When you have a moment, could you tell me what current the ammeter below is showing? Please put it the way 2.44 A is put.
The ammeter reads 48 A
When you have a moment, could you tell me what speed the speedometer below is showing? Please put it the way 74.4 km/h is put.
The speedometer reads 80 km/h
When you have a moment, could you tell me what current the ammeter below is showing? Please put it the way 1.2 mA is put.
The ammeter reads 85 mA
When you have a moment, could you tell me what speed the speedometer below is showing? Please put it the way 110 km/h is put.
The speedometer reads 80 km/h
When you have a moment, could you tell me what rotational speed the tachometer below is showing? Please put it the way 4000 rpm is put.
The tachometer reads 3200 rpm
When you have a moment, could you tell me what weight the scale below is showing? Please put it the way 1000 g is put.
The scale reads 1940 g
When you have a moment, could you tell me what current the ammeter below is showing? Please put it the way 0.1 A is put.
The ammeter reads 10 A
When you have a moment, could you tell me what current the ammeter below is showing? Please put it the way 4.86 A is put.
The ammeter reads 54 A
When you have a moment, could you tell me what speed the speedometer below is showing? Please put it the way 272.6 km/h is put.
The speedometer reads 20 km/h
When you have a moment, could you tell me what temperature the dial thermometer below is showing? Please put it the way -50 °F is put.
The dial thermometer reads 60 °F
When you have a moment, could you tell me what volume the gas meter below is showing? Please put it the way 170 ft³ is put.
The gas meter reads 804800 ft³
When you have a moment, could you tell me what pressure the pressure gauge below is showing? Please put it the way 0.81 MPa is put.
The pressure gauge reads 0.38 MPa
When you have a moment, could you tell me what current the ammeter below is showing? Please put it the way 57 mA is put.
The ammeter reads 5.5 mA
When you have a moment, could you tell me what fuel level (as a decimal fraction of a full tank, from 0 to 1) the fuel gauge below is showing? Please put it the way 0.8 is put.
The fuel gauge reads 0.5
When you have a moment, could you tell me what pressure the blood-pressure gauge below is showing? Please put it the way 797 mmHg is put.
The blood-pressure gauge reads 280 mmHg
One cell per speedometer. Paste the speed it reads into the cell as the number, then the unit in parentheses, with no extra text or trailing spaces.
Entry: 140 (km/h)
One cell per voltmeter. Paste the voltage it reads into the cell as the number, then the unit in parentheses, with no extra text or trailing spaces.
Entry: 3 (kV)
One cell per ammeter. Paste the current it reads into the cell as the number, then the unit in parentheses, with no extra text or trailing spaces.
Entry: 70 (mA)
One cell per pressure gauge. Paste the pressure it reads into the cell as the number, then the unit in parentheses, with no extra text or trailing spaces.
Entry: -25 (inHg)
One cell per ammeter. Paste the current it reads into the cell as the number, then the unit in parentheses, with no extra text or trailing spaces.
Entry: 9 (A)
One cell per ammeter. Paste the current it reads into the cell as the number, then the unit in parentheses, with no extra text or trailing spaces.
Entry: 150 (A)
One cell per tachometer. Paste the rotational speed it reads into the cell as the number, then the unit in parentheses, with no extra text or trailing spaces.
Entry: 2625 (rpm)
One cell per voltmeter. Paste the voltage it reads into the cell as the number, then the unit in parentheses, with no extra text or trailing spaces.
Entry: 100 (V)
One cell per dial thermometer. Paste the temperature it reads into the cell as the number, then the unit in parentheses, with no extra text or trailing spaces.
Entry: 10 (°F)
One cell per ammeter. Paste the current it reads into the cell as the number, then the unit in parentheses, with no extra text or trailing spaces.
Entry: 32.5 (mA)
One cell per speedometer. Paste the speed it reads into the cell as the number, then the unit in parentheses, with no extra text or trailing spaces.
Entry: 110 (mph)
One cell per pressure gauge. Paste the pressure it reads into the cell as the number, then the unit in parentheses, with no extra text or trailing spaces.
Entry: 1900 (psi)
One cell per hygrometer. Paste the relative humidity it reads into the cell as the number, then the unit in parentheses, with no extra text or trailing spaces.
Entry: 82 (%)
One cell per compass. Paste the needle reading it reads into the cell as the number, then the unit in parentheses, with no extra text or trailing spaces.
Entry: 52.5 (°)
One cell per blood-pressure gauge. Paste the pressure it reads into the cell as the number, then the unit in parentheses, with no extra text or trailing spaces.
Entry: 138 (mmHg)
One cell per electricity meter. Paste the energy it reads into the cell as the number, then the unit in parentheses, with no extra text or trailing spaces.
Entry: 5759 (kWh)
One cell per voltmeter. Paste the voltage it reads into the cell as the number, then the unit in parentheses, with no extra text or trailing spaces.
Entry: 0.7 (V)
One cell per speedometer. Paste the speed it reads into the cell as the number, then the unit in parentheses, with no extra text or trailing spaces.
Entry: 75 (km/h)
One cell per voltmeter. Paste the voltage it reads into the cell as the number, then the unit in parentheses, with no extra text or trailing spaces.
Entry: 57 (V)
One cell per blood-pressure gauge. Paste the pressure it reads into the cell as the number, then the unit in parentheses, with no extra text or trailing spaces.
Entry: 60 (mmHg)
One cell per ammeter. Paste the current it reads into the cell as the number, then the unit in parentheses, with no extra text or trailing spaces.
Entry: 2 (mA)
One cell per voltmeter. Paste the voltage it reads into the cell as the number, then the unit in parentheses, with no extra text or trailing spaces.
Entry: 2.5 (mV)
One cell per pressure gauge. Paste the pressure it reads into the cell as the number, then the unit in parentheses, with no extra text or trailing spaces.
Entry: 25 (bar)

TO DO: Copy every line from the one containing "One cell per tachometer." up to and including the one containing "Entry: 100 (V)", keeping each line word for word.

OUTPUT BELOW:
One cell per tachometer. Paste the rotational speed it reads into the cell as the number, then the unit in parentheses, with no extra text or trailing spaces.
Entry: 2625 (rpm)
One cell per voltmeter. Paste the voltage it reads into the cell as the number, then the unit in parentheses, with no extra text or trailing spaces.
Entry: 100 (V)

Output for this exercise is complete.